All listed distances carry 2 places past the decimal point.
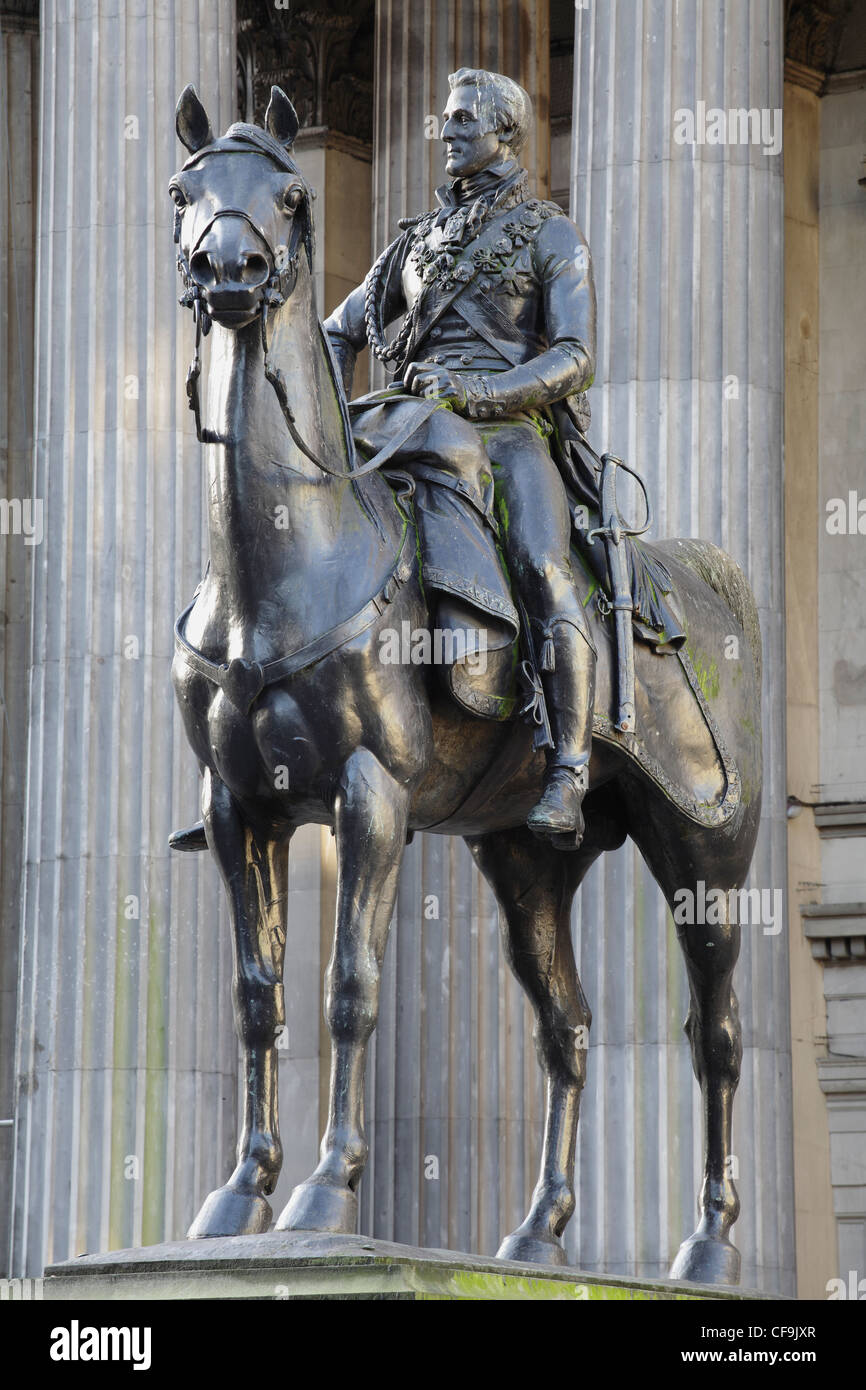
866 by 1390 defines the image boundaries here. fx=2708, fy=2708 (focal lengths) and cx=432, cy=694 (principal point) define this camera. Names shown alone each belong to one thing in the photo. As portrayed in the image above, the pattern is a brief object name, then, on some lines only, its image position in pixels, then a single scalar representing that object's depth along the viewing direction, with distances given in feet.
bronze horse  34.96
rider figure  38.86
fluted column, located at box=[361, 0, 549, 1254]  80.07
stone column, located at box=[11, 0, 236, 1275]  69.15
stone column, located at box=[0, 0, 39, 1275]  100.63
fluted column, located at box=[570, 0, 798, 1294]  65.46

==

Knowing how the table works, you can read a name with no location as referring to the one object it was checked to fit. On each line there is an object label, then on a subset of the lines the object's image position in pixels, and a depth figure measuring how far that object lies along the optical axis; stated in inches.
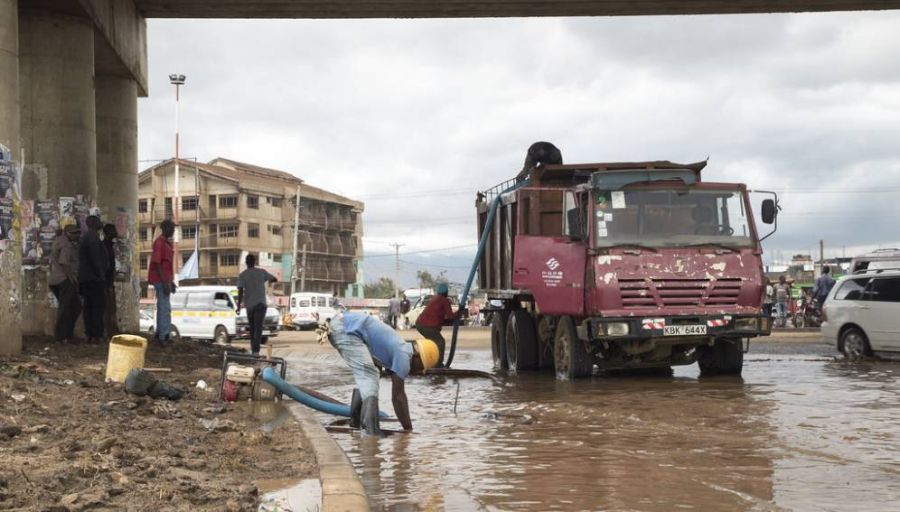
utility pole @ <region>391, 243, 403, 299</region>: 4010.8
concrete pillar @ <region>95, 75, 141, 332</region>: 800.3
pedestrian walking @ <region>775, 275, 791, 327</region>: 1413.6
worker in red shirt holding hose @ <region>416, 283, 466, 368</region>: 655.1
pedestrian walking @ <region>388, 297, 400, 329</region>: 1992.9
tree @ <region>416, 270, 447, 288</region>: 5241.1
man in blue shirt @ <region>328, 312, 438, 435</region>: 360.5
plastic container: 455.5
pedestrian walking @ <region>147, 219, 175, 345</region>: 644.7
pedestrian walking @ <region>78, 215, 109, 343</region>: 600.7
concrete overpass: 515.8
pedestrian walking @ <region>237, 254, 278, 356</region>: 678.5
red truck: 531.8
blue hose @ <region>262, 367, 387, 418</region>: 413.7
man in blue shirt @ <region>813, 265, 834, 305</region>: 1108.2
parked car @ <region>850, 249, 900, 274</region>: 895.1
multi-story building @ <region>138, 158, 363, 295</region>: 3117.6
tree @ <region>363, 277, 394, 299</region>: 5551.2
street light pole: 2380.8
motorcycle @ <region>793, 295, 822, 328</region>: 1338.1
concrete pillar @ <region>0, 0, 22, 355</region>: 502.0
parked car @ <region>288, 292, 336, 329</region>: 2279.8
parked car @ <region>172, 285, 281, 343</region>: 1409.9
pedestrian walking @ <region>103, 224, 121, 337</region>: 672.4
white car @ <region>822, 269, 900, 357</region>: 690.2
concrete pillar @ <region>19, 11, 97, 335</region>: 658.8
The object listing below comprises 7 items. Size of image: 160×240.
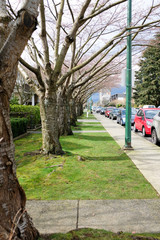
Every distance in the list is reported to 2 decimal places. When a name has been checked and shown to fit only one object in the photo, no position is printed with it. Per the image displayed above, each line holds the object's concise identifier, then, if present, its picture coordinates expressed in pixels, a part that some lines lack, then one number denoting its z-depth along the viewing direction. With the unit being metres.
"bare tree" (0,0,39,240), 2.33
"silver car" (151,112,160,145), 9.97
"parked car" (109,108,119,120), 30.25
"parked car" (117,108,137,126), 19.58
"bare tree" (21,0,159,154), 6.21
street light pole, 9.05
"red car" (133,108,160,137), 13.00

--

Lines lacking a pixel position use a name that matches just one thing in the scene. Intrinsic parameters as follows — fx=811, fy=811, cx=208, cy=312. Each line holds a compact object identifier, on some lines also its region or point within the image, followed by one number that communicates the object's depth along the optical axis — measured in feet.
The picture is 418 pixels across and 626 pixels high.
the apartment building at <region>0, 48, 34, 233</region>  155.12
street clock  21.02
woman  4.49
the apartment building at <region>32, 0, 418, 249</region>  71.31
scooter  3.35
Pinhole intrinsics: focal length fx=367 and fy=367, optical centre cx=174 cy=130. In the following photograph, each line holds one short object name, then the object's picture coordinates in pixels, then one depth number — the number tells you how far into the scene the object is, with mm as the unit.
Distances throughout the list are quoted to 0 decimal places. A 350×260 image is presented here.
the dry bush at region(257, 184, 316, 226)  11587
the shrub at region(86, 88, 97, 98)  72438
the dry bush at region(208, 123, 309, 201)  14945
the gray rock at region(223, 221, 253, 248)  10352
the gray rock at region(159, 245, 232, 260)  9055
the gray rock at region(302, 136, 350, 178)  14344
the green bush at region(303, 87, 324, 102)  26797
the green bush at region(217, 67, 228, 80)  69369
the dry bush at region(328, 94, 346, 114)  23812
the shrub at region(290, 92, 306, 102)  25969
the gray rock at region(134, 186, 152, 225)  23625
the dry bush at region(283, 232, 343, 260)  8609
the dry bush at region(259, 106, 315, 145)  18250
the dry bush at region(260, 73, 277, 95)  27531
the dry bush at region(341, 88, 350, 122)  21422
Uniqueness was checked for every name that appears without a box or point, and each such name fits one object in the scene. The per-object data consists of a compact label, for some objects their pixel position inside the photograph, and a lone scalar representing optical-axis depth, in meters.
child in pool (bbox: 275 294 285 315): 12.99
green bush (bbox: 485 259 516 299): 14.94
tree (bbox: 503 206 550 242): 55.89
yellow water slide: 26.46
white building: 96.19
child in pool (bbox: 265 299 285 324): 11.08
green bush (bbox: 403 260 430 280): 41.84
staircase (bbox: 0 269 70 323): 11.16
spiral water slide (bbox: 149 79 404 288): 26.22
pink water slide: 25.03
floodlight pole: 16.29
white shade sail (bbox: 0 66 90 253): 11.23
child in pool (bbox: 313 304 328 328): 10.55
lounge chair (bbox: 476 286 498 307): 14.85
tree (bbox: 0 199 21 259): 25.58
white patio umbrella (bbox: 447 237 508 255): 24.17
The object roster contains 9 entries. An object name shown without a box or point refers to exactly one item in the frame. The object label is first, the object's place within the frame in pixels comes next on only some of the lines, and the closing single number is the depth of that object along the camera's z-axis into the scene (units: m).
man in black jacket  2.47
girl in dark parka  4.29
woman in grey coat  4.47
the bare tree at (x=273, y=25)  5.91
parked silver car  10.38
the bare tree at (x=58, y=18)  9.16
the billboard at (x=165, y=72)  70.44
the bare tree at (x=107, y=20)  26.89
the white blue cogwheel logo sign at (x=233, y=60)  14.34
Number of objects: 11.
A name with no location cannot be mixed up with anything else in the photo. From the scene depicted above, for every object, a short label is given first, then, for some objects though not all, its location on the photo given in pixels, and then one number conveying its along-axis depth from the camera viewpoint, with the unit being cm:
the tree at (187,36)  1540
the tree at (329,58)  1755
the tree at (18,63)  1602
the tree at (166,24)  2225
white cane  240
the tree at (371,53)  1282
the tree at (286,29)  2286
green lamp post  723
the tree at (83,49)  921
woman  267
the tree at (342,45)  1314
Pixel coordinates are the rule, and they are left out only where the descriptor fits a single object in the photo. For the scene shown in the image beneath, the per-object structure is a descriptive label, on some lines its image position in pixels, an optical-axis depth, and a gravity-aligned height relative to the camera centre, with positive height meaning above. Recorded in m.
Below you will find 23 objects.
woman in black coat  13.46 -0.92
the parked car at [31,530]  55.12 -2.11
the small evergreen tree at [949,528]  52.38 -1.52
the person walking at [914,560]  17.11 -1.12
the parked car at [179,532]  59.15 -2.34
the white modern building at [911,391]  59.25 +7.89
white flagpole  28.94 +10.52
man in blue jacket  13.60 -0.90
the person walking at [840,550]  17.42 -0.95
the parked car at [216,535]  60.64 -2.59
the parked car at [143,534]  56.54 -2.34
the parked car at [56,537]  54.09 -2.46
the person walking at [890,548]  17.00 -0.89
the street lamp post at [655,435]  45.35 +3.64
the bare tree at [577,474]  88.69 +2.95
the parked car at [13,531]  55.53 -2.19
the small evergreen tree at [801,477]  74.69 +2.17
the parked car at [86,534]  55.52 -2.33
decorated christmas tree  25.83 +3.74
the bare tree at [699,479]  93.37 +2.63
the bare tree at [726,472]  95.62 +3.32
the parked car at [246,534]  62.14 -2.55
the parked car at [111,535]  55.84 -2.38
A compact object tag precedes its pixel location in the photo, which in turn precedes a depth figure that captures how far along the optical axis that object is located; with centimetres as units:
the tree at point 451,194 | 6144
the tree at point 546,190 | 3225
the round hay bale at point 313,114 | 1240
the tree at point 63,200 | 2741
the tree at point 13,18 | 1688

# What you need to do
Beginning at the line with "yellow water slide: 26.46" and stopping after the line with "lounge chair (bbox: 476 286 498 307): 14.85", please write out every line of the data above exactly and nothing else.

# Exercise result
yellow water slide: 26.46
white building: 96.19
child in pool (bbox: 265 299 285 324): 11.08
green bush (bbox: 403 260 430 280): 41.84
staircase (bbox: 0 269 70 323): 11.16
spiral water slide (bbox: 149 79 404 288): 26.22
pink water slide: 25.03
floodlight pole: 16.29
white shade sail (bbox: 0 66 90 253): 11.23
child in pool (bbox: 313 304 328 328): 10.55
lounge chair (bbox: 476 286 498 307): 14.85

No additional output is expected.